4.    Request an installment plan.

 

1. Get a Loan. Of course, I'd rather deal with a bank than the IRS. But an unsecured bank loan will certainly be at a higher rate of interest. Besides, it's not tax deductible. But a mortgage on my house is. The rate on a mortgage will also be lower than that charged by the IRS. It is also spread over 15 – 30 years. This is therefore a first choice in raising funds to pay off tax debts of homeowners.

 

2.    Just Say "Charge It." You can charge some tax liabilities to MasterCard, Visa, American Express, or Discover cards by dialing 1-800-272-9829 or 1-888-729-1040 or by going online at www.officialpayments.com or www.PAY1040.com. You can pay three types of tax debts with credit cards:

a.     Current year balance on your personal income tax (tax due at time of filing),

b.    Expected balance when you file an extension,

c.     Estimated tax payments (quarterly vouchers).    

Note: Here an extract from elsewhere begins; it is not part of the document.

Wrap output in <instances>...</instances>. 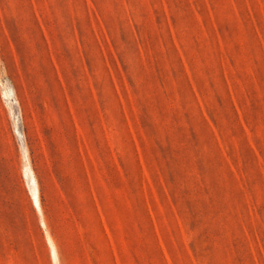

There are three negatives with this type of payment. First, the rates are higher, much higher. Second, there is a convenience fee of about 2.49% of the amount of payment. Third, the interests and fees are personal in nature and are therefore not deductible.

 

3.    Submit an Offer in Compromise (OIC). If you can no longer pay tax delinquencies that have accumulated, this is a good choice. The advantage is to payoff liabilities at less than their full balances. The disadvantage is the number of forms and documentation that you have to provide. It's expensive to prepare and negotiate. It also gives them a road map to what you own. Discuss this option with your accountant to see if it's worth a try and if you are good candidate for OIC.

 

4.    Request for Installment Agreement (I/A). This payment plan is a good second choice. The IRS is required to accept it if:

a.     The amount is under $10,000 and can be paid within three years,

b.    You have not entered into any installment plan for the last five years, and

c.     You are current with all your tax filing and paying obligations.

There is another advantage: the failure to pay penalty is cut in half from ½% to ¼% per month. Beware into prolonging your payment period to the full three years. You could be starting a vicious cycle if you owe more taxes next year and the year after. Limit the payment period to 12 months if you can.

 

Attach Form 9465 to the front of your current tax return. Beware also that it takes the IRS weeks before the installment is approved. Do not wait for that approval. Send in your first payment anyway with a copy of Form 9465  and a $43 use fee. Failure to pay this first or any other installment can put the whole plan into default. The installment plan is gone. IRS will then demand a full payment.

 

5.    Oh, yes, you do have one last option - do nothing – no extensions, no payments. This is easiest way for you. And the easiest way for them to get you.